Christopher Nolan’s “Oppenheimer” has already received a handful of strong first reactions, but now comes a huge claim from “Taxi Driver” writer and “The Card Counter” director Paul Schrader. The Oscar nominee attended the New York premiere of Nolan’s atom bomb epic and took to social media afterwards to hail it as “the best, most important film of this century.”

 

“If you see one film in cinemas this year it should be ‘Oppenheimer,'” Schrader added in a Facebook post shared widely across social media. “I’m not a Nolan groupie but this one blows the door off the hinges.”

 

“Oppenheimer,” based on the 2005 book “American Prometheus” by Kai Bird and Martin J. Sherwin, tracks the creation of the atomic bomb during World War II through the eyes of theoretical physicist and Manhattan Project leader J. Robert Oppenheimer. Cillian Murphy stars in the lead role.

 

The film also features Matt Damon as Manhattan Project director Gen. Leslie Groves Jr. and Robert Downey Jr. as Lewis Strauss, a founding commissioner of the U.S. Atomic Energy Commission.

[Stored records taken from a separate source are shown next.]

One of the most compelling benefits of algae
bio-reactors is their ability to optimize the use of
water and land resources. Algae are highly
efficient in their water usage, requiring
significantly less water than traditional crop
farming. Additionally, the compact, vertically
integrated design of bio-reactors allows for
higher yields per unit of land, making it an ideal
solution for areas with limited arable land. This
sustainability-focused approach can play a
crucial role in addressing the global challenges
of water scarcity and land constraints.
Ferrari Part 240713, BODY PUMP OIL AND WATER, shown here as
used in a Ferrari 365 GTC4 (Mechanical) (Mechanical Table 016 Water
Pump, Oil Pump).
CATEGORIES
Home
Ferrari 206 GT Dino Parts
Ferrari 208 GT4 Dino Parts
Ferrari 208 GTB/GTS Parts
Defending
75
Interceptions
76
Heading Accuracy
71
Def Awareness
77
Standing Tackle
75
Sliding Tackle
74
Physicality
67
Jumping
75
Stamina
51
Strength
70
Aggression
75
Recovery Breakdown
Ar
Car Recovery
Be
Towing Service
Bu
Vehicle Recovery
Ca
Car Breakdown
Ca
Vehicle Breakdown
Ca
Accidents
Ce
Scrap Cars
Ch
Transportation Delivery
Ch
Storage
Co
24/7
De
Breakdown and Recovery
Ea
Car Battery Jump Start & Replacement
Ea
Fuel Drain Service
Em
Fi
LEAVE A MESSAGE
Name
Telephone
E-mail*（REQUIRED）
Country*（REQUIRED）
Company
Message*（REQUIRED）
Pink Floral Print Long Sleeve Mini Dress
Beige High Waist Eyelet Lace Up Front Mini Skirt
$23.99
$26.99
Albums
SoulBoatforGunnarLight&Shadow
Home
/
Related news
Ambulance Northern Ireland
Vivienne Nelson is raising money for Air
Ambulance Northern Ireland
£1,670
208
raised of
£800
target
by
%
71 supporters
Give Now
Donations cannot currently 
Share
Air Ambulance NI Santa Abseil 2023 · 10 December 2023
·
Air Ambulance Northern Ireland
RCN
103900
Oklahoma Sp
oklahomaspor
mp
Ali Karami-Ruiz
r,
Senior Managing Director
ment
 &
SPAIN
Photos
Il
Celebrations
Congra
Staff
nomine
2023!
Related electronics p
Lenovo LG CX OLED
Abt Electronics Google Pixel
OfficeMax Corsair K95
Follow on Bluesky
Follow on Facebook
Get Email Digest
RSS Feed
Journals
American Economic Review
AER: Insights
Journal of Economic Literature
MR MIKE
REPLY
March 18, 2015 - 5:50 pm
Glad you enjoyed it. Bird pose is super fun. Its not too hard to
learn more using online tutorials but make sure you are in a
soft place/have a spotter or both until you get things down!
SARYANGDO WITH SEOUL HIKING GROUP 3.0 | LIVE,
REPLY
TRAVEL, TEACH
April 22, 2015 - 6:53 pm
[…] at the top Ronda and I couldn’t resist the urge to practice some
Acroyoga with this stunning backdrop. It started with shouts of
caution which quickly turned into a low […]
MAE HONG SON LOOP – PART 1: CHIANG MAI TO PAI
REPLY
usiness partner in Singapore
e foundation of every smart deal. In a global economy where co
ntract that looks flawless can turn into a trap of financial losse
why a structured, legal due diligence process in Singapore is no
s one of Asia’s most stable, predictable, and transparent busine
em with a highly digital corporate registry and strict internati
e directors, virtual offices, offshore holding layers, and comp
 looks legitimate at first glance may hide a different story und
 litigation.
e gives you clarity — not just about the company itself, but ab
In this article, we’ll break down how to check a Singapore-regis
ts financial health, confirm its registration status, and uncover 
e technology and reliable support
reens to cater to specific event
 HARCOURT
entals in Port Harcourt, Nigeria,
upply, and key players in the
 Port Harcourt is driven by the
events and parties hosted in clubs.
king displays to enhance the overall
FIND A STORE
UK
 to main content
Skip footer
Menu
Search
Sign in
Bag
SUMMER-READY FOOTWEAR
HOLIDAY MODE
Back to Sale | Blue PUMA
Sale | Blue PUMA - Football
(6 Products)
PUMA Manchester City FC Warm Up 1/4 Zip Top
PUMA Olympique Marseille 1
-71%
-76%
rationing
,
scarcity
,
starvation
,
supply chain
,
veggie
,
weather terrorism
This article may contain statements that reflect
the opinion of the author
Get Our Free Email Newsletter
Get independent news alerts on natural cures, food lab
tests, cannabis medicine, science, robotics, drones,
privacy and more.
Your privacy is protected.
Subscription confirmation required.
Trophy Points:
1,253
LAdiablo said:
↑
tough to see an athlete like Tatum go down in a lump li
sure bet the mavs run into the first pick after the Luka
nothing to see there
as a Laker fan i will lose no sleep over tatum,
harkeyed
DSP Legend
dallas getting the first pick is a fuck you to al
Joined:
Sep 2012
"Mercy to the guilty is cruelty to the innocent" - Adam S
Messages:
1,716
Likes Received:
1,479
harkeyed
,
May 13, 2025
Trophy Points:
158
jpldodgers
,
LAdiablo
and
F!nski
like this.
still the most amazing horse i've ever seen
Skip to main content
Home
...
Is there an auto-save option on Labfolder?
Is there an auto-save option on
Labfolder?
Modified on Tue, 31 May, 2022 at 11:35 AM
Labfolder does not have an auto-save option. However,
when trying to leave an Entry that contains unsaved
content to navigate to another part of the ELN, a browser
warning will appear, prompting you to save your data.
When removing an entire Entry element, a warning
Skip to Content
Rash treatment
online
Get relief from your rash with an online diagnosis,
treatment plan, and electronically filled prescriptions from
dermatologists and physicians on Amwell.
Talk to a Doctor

Emily Blunt, Florence Pugh and Benny Safdie also star.

 

Bird previously raved about Nolan’s “Oppenheimer” adaptation during a conversation at the Institute for Advanced Study last month.

 

“I am, at the moment, stunned and emotionally recovering from having seen it,” Bird said. “I think it is going to be a stunning artistic achievement, and I have hopes it will actually stimulate a national, even global conversation about the issues that Oppenheimer was desperate to speak out about — about how to live in the atomic age, how to live with the bomb and about McCarthyism — what it means to be a patriot, and what is the role for a scientist in a society drenched with technology and science, to speak out about public issues.”

 

“Oppenheimer” opens in theaters nationwide July 21 from Universal Pictures.